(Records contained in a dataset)
● ● ● ●

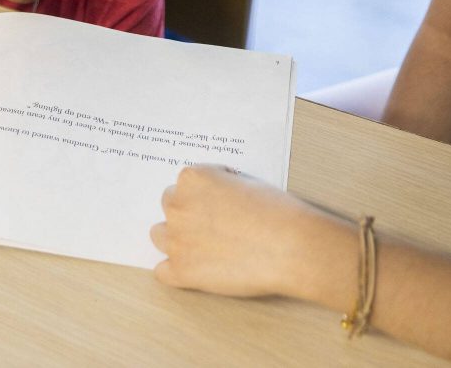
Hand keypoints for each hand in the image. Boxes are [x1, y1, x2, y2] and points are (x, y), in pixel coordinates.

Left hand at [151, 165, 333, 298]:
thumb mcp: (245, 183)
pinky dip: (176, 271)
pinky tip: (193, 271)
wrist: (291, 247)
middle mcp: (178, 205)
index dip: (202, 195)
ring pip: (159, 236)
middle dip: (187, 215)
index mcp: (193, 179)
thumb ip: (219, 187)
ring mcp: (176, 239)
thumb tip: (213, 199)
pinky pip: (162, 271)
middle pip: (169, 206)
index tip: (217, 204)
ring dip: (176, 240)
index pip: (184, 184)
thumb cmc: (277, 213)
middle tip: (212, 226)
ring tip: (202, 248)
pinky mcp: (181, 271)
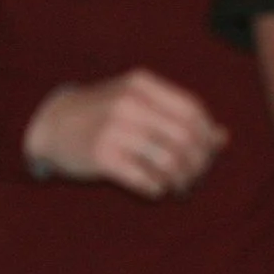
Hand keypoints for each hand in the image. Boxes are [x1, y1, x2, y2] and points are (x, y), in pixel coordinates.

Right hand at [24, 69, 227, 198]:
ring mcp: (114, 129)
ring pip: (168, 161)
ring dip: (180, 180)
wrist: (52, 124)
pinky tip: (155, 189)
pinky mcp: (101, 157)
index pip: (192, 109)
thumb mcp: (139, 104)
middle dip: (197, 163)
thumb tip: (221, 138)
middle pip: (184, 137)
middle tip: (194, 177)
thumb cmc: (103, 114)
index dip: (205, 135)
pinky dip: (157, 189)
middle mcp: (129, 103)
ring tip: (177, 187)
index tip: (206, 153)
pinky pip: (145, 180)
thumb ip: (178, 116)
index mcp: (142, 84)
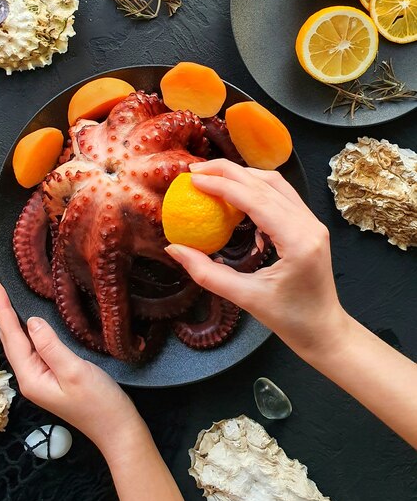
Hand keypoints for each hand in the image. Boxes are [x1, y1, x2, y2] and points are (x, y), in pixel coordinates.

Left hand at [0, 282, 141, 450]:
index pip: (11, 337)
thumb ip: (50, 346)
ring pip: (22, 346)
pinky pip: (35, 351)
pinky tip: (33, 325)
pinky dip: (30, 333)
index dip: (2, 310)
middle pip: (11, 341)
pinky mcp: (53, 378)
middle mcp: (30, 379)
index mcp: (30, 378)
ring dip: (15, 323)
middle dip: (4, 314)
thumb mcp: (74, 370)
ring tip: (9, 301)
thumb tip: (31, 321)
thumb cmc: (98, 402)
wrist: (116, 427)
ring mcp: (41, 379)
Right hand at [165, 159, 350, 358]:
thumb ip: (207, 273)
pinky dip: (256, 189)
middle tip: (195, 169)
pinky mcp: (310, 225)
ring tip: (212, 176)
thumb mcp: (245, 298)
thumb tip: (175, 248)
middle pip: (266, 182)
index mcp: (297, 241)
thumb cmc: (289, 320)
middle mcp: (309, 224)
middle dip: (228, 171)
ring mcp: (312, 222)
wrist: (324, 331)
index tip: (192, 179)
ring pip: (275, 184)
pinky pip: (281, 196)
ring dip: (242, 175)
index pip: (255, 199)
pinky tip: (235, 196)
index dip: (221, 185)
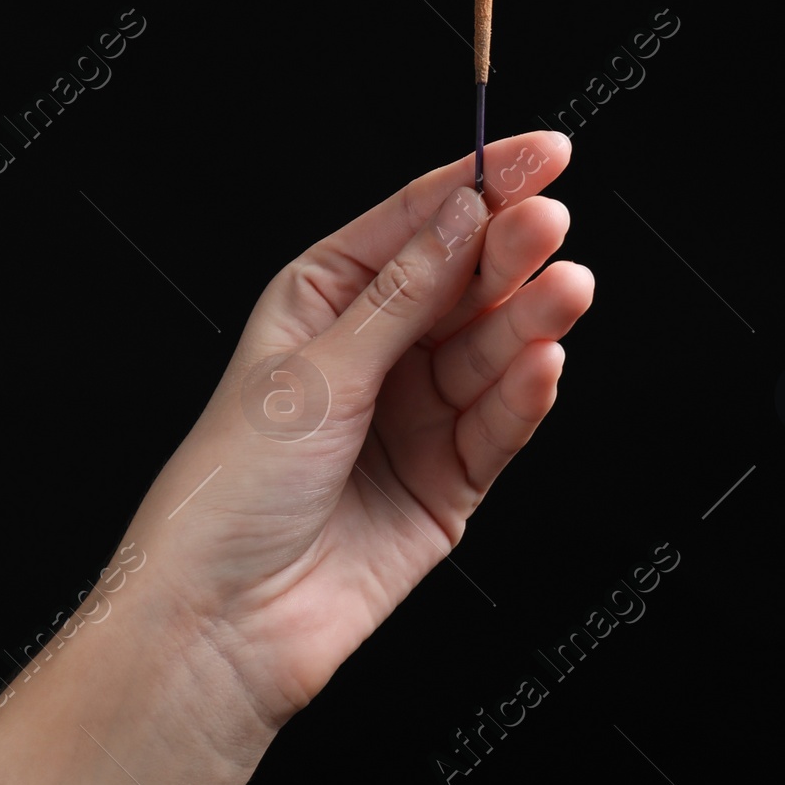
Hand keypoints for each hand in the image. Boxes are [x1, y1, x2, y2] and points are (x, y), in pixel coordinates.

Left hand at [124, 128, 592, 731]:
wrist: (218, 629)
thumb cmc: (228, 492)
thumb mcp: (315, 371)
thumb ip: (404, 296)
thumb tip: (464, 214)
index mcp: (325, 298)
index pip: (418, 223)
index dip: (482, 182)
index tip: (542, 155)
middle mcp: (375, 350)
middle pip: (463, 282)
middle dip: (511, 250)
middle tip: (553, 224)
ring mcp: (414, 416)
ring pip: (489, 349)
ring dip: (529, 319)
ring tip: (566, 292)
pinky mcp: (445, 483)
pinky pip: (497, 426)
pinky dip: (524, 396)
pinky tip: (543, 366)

● ● ● ●

* About this exercise *
Exactly as they appear above, write out all the entries, without pictures.

* Exercise result *
Hand keypoints for each hand in the image. Boxes are [x1, y1, x2, y2] and points are (x, y), in pixel coordinates.

Left hand at [151, 165, 333, 298]:
thumb mcp: (245, 183)
pinky dip: (176, 271)
pinky tip: (193, 271)
wrist: (291, 247)
middle mcp: (178, 205)
index dip: (202, 195)
ring pip: (159, 236)
middle dip: (187, 215)
index mcp: (193, 179)
thumb ip: (219, 187)
ring mcp: (176, 239)
thumb tip: (213, 199)
pinky pip: (162, 271)
middle pip: (169, 206)
index tip: (217, 204)
ring dip: (176, 240)
index pip: (184, 184)
thumb cmc: (277, 213)
middle tip: (212, 226)
ring tip: (202, 248)
pinky mcp: (181, 271)
Hand keypoints for each hand in the image. Boxes are [x1, y1, x2, y2] and points are (x, y), in pixel coordinates.

Right hand at [24, 69, 227, 198]:
ring mcp: (114, 129)
ring pip: (168, 161)
ring dip: (180, 180)
wrist: (52, 124)
pinky tip: (155, 189)
pinky mcp: (101, 157)
index pip: (192, 109)
thumb mcp: (139, 104)
middle dip: (197, 163)
thumb tip: (221, 138)
middle pip: (184, 137)
middle tip: (194, 177)
thumb cmc: (103, 114)
index dip: (205, 135)
pinky dip: (157, 189)
middle mcp: (129, 103)
ring tip: (177, 187)
index tip: (206, 153)
pinky pip: (145, 180)
thumb ip: (178, 116)
index mcp: (142, 84)
Hand keypoints for each hand in the image. Boxes are [x1, y1, x2, y2] and points are (x, y), in pixel coordinates.

Left hand at [0, 282, 141, 450]:
index pip: (11, 337)
thumb ip: (50, 346)
ring pip: (22, 346)
pinky pip: (35, 351)
pinky tip: (33, 325)
pinky dip: (30, 333)
index dip: (2, 310)
middle pip: (11, 341)
pinky mcp: (53, 378)
middle mcp: (30, 379)
index mcp: (30, 378)
ring dip: (15, 323)
middle dip: (4, 314)
thumb mcp: (74, 370)
ring tip: (9, 301)
thumb tip: (31, 321)
thumb cmc: (98, 402)
wrist: (116, 427)
ring mcp: (41, 379)
Right hand at [165, 159, 350, 358]:
thumb ip: (207, 273)
pinky dip: (256, 189)
middle tip: (195, 169)
pinky mcp: (310, 225)
ring tip: (212, 176)
thumb mcp: (245, 298)
thumb tip: (175, 248)
middle pip: (266, 182)
index mcp: (297, 241)
thumb cmc: (289, 320)
middle mcp: (309, 224)
middle dip: (228, 171)
ring mcp: (312, 222)
wrist: (324, 331)
index tip: (192, 179)
ring pip: (275, 184)
pinky pip: (281, 196)
ring dip: (242, 175)
index pip: (255, 199)
pinky tip: (235, 196)
index dip: (221, 185)
Hand keypoints for each hand in the image. Boxes are [x1, y1, x2, y2] and points are (x, y), in pixel coordinates.

Left hand at [124, 128, 592, 731]:
wrist: (218, 629)
thumb cmc: (228, 492)
thumb mcp: (315, 371)
thumb ip: (404, 296)
thumb tip: (464, 214)
index mcp: (325, 298)
index pip: (418, 223)
index dip: (482, 182)
index tip: (542, 155)
middle mcp: (375, 350)
middle pip: (463, 282)
middle dip: (511, 250)
middle tip: (553, 224)
ring mcp: (414, 416)
ring pip: (489, 349)
ring dip: (529, 319)
ring tip: (566, 292)
pinky mcp: (445, 483)
pinky pip: (497, 426)
pinky dip: (524, 396)
pinky tip: (543, 366)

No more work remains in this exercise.